## WORK REQUEST
For the string "left", state how many lines of the data hold it. Give nothing besides the number.

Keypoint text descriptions
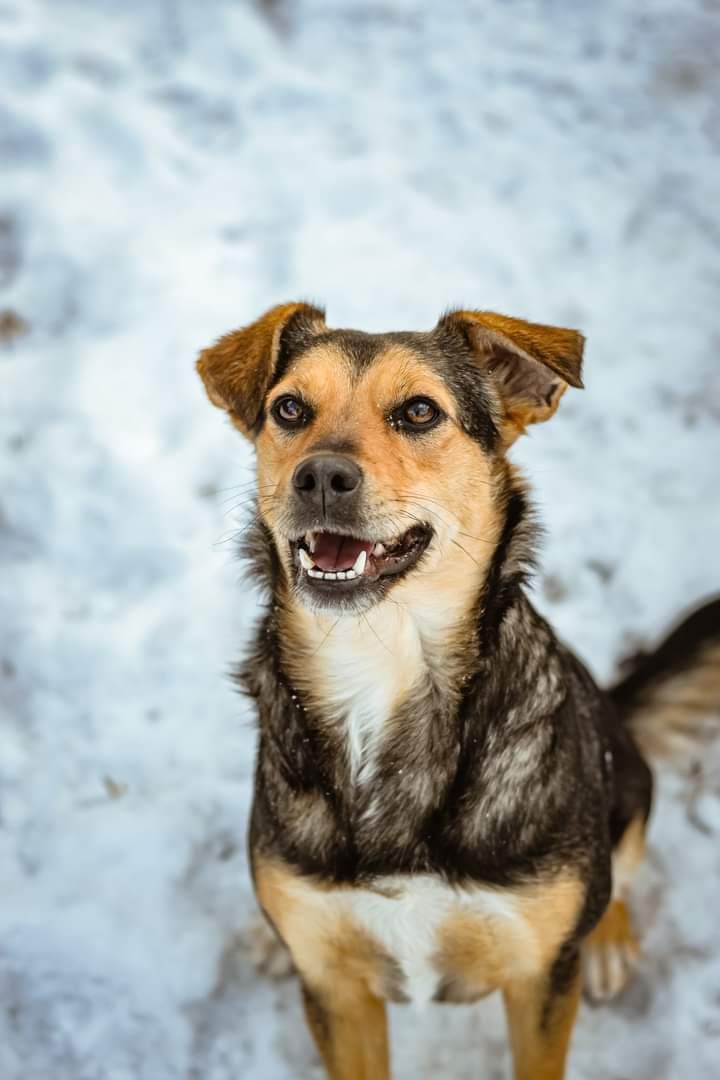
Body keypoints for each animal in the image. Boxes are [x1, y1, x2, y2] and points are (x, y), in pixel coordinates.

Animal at [197, 304, 720, 1080]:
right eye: (288, 409)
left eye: (419, 411)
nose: (319, 476)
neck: (380, 665)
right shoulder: (336, 992)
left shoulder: (539, 979)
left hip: (627, 789)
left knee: (620, 869)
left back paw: (607, 939)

## REPLY
5